* ENTRIES SHOWN:

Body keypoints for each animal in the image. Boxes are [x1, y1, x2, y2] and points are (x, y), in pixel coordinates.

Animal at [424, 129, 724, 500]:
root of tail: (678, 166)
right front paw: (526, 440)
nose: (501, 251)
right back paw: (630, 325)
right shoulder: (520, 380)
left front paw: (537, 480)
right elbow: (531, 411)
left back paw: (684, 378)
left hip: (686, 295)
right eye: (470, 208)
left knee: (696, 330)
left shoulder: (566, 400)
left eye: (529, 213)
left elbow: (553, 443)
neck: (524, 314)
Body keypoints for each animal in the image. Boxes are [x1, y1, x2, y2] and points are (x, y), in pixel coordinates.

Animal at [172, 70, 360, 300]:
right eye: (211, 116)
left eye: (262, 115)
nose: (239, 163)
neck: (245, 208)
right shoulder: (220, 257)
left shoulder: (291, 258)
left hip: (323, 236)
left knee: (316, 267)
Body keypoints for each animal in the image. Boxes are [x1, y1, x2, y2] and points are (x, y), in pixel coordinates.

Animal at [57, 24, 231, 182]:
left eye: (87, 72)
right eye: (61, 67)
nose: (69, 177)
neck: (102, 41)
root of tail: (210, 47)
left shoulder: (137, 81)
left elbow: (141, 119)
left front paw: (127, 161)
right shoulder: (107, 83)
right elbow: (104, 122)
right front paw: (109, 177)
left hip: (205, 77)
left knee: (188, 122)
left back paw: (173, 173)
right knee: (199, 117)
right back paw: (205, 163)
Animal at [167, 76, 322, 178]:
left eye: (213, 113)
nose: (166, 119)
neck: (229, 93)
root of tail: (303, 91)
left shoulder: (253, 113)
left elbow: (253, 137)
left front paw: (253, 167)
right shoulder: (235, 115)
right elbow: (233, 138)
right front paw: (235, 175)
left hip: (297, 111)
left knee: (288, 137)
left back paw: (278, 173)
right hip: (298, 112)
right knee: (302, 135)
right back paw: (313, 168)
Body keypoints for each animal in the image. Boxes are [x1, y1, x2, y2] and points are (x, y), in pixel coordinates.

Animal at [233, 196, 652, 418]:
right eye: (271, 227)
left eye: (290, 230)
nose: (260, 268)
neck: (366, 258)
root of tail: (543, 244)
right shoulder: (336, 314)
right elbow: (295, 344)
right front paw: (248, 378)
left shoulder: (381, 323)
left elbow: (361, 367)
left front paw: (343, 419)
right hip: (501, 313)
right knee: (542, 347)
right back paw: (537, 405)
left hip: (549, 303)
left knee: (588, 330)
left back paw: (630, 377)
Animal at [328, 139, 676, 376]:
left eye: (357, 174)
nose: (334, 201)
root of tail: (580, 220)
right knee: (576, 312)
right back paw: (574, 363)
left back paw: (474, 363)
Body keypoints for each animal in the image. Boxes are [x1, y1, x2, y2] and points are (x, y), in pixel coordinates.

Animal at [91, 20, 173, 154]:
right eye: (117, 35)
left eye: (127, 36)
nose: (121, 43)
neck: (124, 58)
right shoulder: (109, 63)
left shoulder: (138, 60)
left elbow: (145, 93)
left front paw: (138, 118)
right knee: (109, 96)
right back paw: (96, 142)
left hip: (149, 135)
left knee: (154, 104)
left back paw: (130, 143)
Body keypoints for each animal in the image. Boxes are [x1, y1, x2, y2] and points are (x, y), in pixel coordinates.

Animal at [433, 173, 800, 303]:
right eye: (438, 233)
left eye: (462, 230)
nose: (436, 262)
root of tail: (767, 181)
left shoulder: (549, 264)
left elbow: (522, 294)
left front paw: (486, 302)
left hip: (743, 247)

* TASK OBJECTIVE: This exercise calls for the entries to be restated exactly.

* COMPLETED EXERCISE:
Body keypoints for each animal in the image. Boxes are [x1, y1, x2, y2] and points are (x, y), in pixel coordinates.

Animal at [424, 129, 724, 500]:
root of tail: (678, 166)
right front paw: (526, 440)
nose: (501, 251)
right back paw: (630, 325)
right shoulder: (520, 380)
left front paw: (537, 480)
right elbow: (531, 411)
left back paw: (684, 378)
left hip: (686, 295)
right eye: (470, 208)
left knee: (696, 330)
left shoulder: (566, 400)
left eye: (529, 213)
left elbow: (553, 443)
neck: (524, 314)
Body keypoints for each animal in the image. Boxes are [x1, y1, x2, y2] and points are (x, y), in pixel coordinates.

Animal at [172, 70, 360, 300]:
right eye: (211, 116)
left eye: (262, 115)
nose: (239, 163)
neck: (245, 208)
right shoulder: (220, 257)
left shoulder: (291, 258)
left hip: (323, 236)
left knee: (316, 267)
Body keypoints for each animal in the image. Boxes are [x1, y1, x2, y2] and points are (x, y), in pixel coordinates.

Animal at [57, 24, 231, 182]:
left eye: (87, 72)
right eye: (61, 67)
nose: (69, 177)
neck: (102, 41)
root of tail: (210, 47)
left shoulder: (137, 81)
left elbow: (141, 119)
left front paw: (127, 161)
right shoulder: (107, 83)
right elbow: (104, 122)
right front paw: (109, 177)
left hip: (205, 77)
left knee: (188, 122)
left back paw: (173, 173)
right knee: (199, 117)
right back paw: (205, 163)
Animal at [167, 76, 322, 178]:
left eye: (213, 113)
nose: (166, 119)
neck: (229, 93)
root of tail: (303, 91)
left shoulder: (253, 113)
left elbow: (253, 137)
left front paw: (253, 167)
right shoulder: (235, 115)
right elbow: (233, 138)
right front paw: (235, 175)
left hip: (297, 111)
left knee: (288, 137)
left back paw: (278, 173)
right hip: (298, 112)
right knee: (302, 135)
right back paw: (313, 168)
Body keypoints for each animal in the image. Boxes are [x1, y1, x2, y2] and points are (x, y), in pixel coordinates.

Animal at [233, 196, 652, 418]:
right eye: (271, 227)
left eye: (290, 230)
nose: (260, 268)
neck: (366, 258)
root of tail: (543, 244)
right shoulder: (336, 314)
right elbow: (295, 344)
right front paw: (248, 378)
left shoulder: (381, 323)
left elbow: (361, 367)
left front paw: (343, 419)
right hip: (501, 313)
right knee: (542, 347)
right back paw: (537, 405)
left hip: (549, 303)
left knee: (588, 330)
left back paw: (630, 377)
Animal at [328, 139, 676, 376]:
left eye: (357, 174)
nose: (334, 201)
root of tail: (580, 220)
right knee: (576, 312)
right back paw: (574, 363)
left back paw: (474, 363)
Body keypoints for each animal in the image. Boxes are [x1, y1, x2, y2] and points are (x, y), in pixel coordinates.

Animal at [91, 20, 173, 154]:
right eye: (117, 35)
left eye: (127, 36)
nose: (121, 43)
neck: (124, 58)
right shoulder: (109, 63)
left shoulder: (138, 60)
left elbow: (145, 93)
left front paw: (138, 118)
right knee: (109, 96)
right back paw: (96, 142)
left hip: (149, 135)
left knee: (154, 104)
left back paw: (130, 143)
Body keypoints for each animal in the image. Boxes are [x1, y1, x2, y2] and points are (x, y), in pixel coordinates.

Animal at [433, 173, 800, 303]:
right eye: (438, 233)
left eye: (462, 230)
nose: (436, 262)
root of tail: (767, 181)
left shoulder: (549, 264)
left elbow: (522, 294)
left front paw: (486, 302)
left hip: (743, 247)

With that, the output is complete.